Internally assessed units

An explanation of grade boundaries for internally assessed units and why they move.

When a specification has been in operation for some time, grade boundaries for internally assessed units (ie, non-exam assessment or NEA) often stay the same year on year. The regulators' GCSE, GCE, Principal Learning and Project Code of Practice allows grade boundaries to be carried forward from previous exam series, but only if recommended by the lead moderator and supported by statistical and technical evidence.

Why grade boundaries move

However, it is sometimes necessary to move grade boundaries. This happens when a particular boundary from a previous exam does not represent the same standard as it did in previous years.

Sometimes the lead moderators report that some schools and colleges are giving higher marks for work of the same quality as previous years. While the marks remain within tolerance, so are not changed by moderation, the work at a particular mark is not of the same quality as work at that mark in previous years.

Where marks go up though the quality of work stays the same, we maintain standards by adjusting grade boundaries upwards.

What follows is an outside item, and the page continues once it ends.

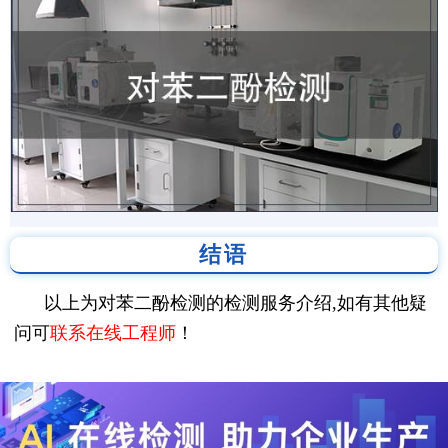
结语
以上为对苯二酚检测的检测服务介绍,如有其他疑
问可
联系在线工程师
！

This ensures all students are treated fairly no matter which year they take their exams.

This obligation to be fair to all students is a regulatory requirement, intended to ensure that they should not:

  • gain better results simply because their teachers are more familiar with the specification and its requirements (and are thus better able to teach candidates in a way that helps them to meet the assessment criteria)
  • be advantaged or disadvantaged simply because of the point in the lifetime of the specification at which they happen to have entered.